● WHAT TO PRODUCE: Repeat the listing below exactly.

● TASK INPUT:

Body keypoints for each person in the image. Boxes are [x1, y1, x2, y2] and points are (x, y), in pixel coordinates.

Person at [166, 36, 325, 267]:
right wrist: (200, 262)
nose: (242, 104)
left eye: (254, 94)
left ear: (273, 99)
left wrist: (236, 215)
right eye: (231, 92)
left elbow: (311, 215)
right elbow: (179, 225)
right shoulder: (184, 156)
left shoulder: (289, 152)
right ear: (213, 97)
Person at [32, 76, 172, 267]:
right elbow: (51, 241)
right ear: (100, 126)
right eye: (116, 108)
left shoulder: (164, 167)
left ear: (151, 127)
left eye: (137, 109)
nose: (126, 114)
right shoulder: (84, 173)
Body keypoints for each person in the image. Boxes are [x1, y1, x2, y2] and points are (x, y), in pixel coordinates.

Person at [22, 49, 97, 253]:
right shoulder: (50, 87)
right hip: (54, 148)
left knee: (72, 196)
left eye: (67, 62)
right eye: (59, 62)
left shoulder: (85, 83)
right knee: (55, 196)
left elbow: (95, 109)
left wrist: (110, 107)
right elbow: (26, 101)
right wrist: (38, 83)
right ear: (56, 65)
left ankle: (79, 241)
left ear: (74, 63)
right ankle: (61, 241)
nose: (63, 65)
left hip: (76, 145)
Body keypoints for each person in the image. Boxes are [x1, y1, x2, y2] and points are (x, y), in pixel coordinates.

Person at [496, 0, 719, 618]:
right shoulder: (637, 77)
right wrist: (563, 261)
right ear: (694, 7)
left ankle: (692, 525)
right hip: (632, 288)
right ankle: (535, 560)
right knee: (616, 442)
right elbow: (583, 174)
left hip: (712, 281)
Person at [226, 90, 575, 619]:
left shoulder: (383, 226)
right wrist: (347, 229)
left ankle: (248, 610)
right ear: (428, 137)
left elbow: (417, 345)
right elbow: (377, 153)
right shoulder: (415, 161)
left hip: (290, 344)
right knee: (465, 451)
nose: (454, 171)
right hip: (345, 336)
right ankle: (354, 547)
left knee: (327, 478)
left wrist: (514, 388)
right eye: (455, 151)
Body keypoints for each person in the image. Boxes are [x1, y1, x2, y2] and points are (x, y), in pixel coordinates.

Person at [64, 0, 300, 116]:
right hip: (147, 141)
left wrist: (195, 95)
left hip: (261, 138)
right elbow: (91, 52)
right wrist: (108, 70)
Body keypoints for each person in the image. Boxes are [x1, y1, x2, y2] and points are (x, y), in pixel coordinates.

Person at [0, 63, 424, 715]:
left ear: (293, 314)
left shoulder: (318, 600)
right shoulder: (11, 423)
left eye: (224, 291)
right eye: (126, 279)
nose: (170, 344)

● RESPONSE FOR THIS EXERCISE:
Body keypoints for each person in the image. Boxes are [x1, y1, x2, y2] and points are (x, y), in pixel coordinates.

Person at [166, 36, 325, 267]:
right wrist: (200, 262)
nose: (242, 104)
left eye: (254, 94)
left ear: (273, 99)
left wrist: (236, 215)
right eye: (231, 92)
left elbow: (311, 215)
right elbow: (179, 225)
right shoulder: (184, 156)
left shoulder: (289, 152)
right ear: (213, 97)
Person at [32, 76, 172, 267]:
right elbow: (51, 241)
right ear: (100, 126)
right eye: (116, 108)
left shoulder: (164, 167)
left ear: (151, 127)
left eye: (137, 109)
nose: (126, 114)
right shoulder: (84, 173)
Body keypoints for each person in the image. Boxes are [x1, y1, x2, y2] and points are (x, y), in pixel coordinates.

Person at [22, 49, 97, 253]:
right shoulder: (50, 87)
right hip: (54, 148)
left knee: (72, 196)
left eye: (67, 62)
right eye: (59, 62)
left shoulder: (85, 83)
right knee: (55, 196)
left elbow: (95, 109)
left wrist: (110, 107)
right elbow: (26, 101)
right wrist: (38, 83)
right ear: (56, 65)
left ankle: (79, 241)
left ear: (74, 63)
right ankle: (61, 241)
nose: (63, 65)
left hip: (76, 145)
Body keypoints for each person in the image. Boxes are [x1, y1, x2, y2] and points are (x, y), in pixel coordinates.

Person at [496, 0, 719, 618]:
right shoulder: (637, 77)
right wrist: (563, 261)
right ear: (694, 7)
left ankle: (692, 525)
right hip: (632, 288)
right ankle: (535, 560)
right knee: (616, 442)
right elbow: (583, 174)
left hip: (712, 281)
Person at [226, 90, 575, 619]:
left shoulder: (383, 226)
right wrist: (347, 229)
left ankle: (248, 610)
right ear: (428, 137)
left elbow: (417, 345)
right elbow: (377, 153)
right shoulder: (415, 161)
left hip: (290, 344)
right knee: (465, 451)
nose: (454, 171)
right hip: (345, 336)
right ankle: (354, 547)
left knee: (327, 478)
left wrist: (514, 388)
right eye: (455, 151)
Body keypoints for each person in the image. Boxes are [x1, y1, x2, y2] and points are (x, y), in pixel coordinates.

Person at [64, 0, 300, 116]:
right hip: (147, 141)
left wrist: (195, 95)
left hip: (261, 138)
right elbow: (91, 52)
right wrist: (108, 70)
Body keypoints for each person in the image. Boxes are [x1, y1, x2, y2] and points are (x, y), in pixel coordinates.

Person at [0, 63, 424, 715]:
left ear: (293, 314)
left shoulder: (318, 600)
right shoulder: (11, 423)
left eye: (224, 291)
right eye: (126, 279)
nose: (170, 344)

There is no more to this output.